▼▼▼
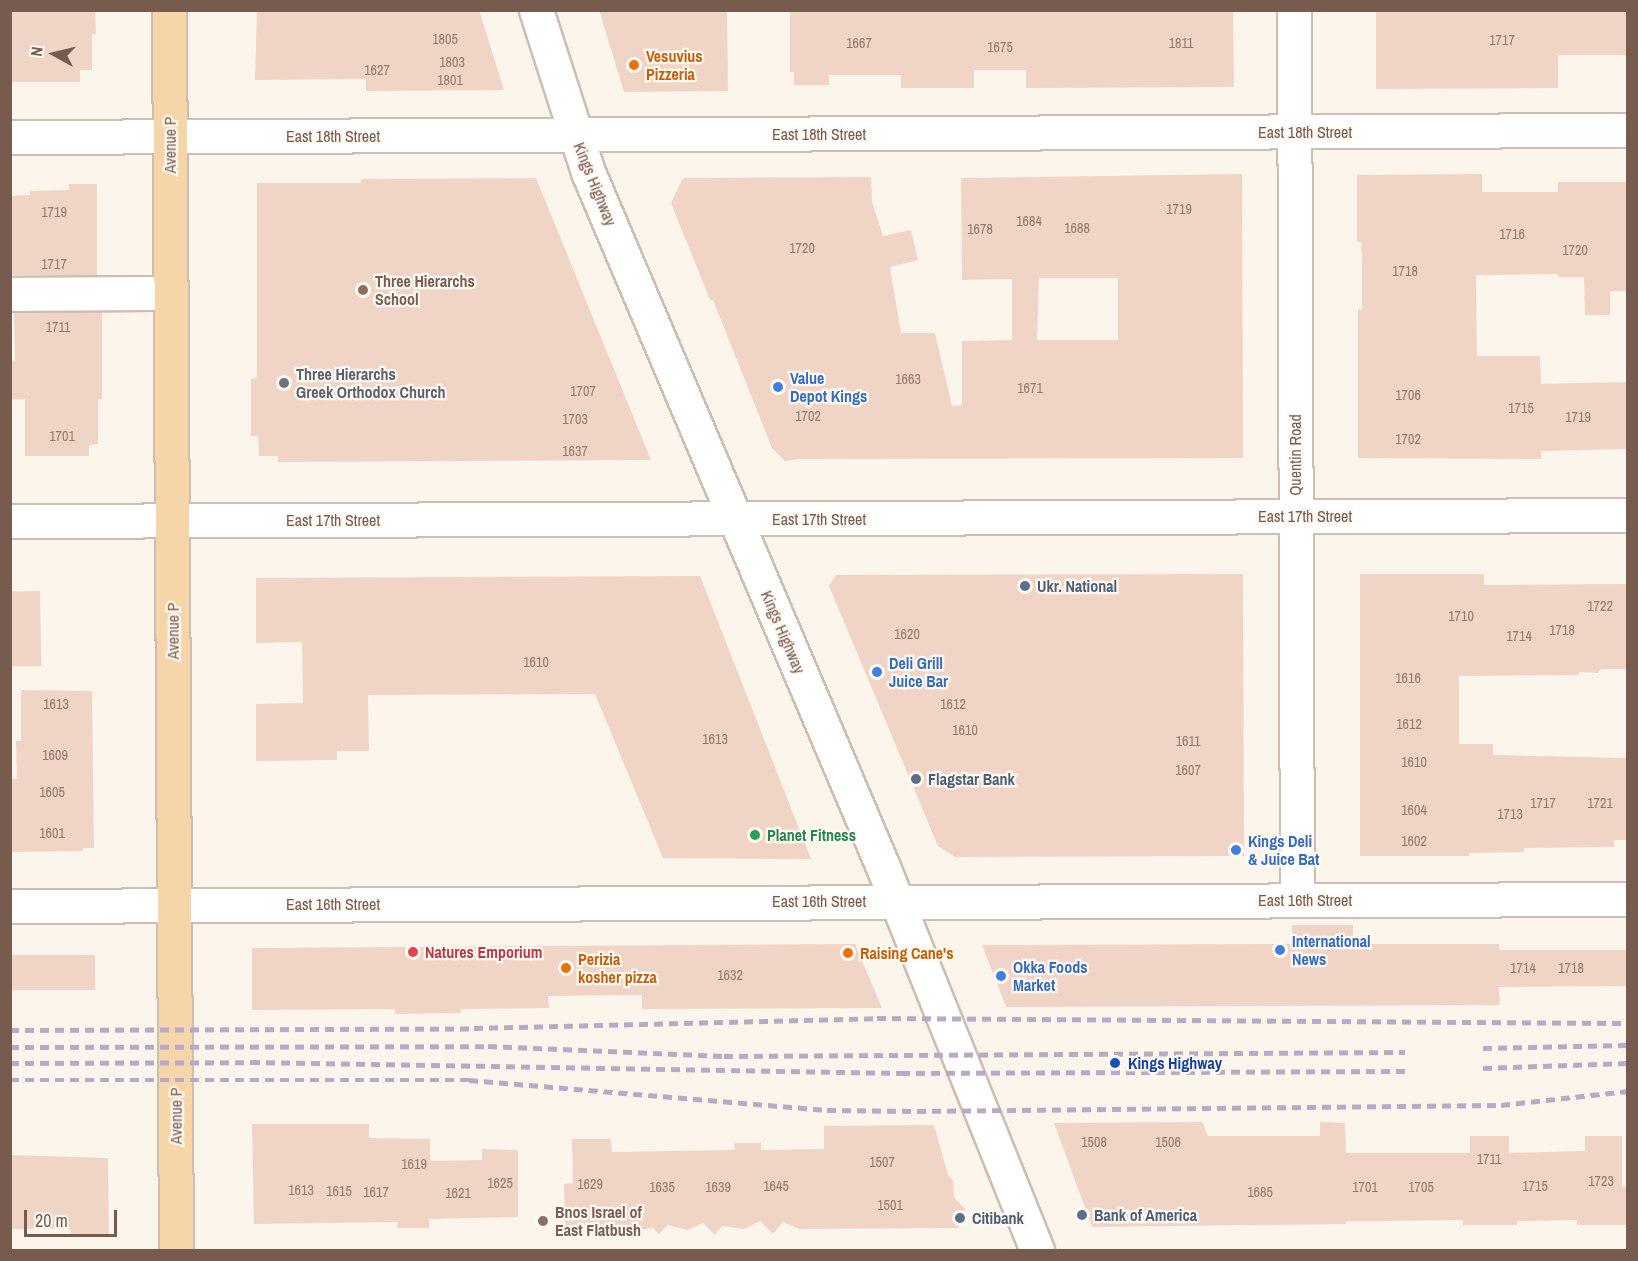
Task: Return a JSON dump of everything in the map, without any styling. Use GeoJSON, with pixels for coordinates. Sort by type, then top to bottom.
▲▲▲
▼▼▼
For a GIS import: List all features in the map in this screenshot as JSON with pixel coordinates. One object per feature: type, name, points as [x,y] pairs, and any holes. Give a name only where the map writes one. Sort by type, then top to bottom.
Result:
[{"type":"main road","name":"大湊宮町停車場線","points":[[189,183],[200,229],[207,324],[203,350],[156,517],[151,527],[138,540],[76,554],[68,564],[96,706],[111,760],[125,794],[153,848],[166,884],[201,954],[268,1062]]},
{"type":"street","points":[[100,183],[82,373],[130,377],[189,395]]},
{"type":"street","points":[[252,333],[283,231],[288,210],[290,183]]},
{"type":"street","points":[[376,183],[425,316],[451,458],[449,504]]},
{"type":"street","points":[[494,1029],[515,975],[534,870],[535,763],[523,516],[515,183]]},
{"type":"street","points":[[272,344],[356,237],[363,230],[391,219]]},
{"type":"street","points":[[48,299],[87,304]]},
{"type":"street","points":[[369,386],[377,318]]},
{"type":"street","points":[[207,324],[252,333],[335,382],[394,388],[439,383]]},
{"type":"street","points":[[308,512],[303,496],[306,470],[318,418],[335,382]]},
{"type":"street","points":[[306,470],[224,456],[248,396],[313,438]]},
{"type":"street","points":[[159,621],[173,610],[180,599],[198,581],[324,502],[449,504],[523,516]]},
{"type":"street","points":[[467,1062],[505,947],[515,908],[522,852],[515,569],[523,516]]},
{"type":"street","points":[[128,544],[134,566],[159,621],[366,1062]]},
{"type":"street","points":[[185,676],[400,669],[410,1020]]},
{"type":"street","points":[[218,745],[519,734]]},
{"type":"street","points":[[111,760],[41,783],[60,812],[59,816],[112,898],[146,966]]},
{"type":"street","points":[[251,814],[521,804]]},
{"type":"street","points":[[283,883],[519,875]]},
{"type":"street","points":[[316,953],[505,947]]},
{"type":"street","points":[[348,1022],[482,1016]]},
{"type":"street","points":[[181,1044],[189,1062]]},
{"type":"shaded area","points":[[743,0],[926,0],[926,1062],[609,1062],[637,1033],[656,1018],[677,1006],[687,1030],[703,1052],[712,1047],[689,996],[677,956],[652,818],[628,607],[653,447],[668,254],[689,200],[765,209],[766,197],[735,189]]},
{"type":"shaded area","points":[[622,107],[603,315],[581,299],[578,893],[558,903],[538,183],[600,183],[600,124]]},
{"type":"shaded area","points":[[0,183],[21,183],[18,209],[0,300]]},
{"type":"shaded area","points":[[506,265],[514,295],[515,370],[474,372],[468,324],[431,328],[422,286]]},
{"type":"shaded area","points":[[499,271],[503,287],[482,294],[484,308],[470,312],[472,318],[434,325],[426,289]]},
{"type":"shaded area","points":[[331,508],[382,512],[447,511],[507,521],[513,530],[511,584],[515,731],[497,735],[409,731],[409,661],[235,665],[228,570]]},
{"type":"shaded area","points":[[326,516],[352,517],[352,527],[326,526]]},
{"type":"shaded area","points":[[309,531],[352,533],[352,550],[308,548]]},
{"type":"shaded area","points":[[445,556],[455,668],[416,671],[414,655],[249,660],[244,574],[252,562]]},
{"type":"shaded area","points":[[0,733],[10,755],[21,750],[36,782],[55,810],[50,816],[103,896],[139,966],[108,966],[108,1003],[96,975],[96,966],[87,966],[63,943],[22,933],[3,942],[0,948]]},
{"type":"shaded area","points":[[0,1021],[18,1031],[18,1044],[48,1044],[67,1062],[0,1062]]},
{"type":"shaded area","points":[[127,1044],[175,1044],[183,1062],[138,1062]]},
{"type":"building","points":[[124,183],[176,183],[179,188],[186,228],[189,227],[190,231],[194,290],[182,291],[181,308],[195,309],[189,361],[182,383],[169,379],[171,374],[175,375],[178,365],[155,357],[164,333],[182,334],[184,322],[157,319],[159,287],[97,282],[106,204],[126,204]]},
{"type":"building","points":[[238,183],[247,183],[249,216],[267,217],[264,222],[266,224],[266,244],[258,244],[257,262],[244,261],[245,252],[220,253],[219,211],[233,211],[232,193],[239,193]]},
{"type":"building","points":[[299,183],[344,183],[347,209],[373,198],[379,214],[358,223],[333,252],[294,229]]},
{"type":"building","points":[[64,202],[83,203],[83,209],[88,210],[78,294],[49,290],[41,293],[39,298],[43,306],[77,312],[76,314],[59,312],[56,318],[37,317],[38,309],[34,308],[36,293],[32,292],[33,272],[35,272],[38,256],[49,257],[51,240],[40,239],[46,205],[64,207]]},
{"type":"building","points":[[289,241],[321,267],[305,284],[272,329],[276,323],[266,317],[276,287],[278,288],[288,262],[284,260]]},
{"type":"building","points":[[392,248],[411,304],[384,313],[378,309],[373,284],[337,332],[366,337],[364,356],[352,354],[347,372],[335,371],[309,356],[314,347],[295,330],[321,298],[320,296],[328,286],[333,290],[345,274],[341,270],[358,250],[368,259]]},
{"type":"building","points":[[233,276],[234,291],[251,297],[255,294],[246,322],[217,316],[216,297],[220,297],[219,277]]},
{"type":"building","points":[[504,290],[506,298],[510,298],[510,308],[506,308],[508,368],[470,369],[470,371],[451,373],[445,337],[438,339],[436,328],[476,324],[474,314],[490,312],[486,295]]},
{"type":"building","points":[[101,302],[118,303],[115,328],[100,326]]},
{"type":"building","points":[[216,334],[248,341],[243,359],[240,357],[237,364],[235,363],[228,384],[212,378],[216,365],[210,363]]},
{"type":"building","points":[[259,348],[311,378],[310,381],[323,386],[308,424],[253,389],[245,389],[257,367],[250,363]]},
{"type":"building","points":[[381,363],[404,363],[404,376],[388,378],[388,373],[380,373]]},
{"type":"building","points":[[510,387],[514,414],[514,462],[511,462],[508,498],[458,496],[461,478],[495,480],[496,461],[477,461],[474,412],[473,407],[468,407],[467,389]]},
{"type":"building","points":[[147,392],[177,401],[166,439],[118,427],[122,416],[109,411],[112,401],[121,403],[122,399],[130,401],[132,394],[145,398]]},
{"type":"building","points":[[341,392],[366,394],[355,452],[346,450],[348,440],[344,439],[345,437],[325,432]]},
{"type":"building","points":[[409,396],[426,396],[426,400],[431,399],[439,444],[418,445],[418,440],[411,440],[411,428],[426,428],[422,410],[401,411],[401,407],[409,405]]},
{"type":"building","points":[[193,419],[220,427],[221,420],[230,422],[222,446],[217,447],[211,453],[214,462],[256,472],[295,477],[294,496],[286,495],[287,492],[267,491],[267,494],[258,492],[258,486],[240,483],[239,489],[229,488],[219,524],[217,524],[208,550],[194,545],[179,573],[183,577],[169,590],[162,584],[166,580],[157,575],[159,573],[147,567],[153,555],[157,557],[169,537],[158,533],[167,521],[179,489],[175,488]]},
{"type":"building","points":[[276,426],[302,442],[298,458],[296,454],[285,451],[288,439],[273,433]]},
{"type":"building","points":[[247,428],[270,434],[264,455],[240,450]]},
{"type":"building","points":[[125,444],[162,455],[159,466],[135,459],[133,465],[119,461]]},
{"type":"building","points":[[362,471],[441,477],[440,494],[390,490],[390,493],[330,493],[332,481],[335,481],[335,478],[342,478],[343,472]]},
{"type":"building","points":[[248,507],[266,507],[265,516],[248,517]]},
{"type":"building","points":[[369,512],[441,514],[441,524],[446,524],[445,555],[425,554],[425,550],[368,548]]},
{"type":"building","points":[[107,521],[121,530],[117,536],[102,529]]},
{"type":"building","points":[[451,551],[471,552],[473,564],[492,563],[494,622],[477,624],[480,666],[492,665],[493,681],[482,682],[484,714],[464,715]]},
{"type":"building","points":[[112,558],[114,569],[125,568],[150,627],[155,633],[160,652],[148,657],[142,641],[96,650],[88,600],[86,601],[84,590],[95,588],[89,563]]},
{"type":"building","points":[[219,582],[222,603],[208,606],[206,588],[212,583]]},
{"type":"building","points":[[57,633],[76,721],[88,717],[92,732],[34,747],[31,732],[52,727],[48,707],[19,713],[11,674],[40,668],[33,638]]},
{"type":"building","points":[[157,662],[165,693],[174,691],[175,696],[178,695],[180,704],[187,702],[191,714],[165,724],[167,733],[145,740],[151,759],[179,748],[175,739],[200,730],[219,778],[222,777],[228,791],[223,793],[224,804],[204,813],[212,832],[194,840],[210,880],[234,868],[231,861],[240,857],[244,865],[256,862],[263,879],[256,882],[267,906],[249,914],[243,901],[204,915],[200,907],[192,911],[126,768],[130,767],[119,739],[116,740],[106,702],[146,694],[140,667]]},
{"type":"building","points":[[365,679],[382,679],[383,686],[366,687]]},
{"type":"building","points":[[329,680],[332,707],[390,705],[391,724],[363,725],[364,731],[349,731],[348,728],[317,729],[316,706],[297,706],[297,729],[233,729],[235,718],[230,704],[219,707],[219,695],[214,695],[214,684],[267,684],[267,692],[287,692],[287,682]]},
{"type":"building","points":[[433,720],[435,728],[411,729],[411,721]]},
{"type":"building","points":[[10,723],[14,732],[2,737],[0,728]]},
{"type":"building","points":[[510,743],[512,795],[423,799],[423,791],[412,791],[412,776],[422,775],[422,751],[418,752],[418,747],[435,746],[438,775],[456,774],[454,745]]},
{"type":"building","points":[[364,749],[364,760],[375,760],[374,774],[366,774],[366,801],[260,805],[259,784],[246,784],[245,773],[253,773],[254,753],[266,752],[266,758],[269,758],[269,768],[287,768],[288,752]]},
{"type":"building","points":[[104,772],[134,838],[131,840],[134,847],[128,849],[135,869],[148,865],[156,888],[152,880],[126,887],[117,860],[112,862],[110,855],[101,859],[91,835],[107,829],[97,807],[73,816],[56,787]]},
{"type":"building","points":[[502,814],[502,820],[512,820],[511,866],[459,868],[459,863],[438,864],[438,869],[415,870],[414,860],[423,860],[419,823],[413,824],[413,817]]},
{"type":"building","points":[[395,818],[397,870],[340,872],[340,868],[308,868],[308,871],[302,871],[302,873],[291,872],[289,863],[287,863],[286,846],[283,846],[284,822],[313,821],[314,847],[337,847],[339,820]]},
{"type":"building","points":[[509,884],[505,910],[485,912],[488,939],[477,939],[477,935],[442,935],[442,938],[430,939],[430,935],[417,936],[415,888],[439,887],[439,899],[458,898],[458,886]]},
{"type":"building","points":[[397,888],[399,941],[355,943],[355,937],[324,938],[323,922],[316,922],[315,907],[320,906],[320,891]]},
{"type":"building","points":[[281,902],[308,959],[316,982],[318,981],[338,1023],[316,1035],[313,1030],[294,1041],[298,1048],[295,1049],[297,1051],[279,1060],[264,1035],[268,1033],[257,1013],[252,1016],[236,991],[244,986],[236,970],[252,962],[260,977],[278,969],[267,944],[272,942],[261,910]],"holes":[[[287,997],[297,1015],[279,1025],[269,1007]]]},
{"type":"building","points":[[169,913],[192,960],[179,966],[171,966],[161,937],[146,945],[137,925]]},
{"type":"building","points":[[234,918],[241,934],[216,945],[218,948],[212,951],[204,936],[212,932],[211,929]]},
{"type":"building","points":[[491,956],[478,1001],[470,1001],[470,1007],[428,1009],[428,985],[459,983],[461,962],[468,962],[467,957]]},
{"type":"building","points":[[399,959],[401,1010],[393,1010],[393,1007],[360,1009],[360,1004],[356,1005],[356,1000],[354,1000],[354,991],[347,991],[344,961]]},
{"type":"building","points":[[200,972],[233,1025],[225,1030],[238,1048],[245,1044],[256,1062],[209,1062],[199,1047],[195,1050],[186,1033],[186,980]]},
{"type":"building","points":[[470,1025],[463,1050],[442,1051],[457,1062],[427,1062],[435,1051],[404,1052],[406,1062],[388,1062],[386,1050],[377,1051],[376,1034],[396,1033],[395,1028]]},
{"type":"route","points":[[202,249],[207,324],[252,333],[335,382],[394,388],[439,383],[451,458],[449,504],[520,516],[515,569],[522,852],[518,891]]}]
▲▲▲
Your answer should be one number: how many lines above contain "coordinates".

Solution to the exercise
2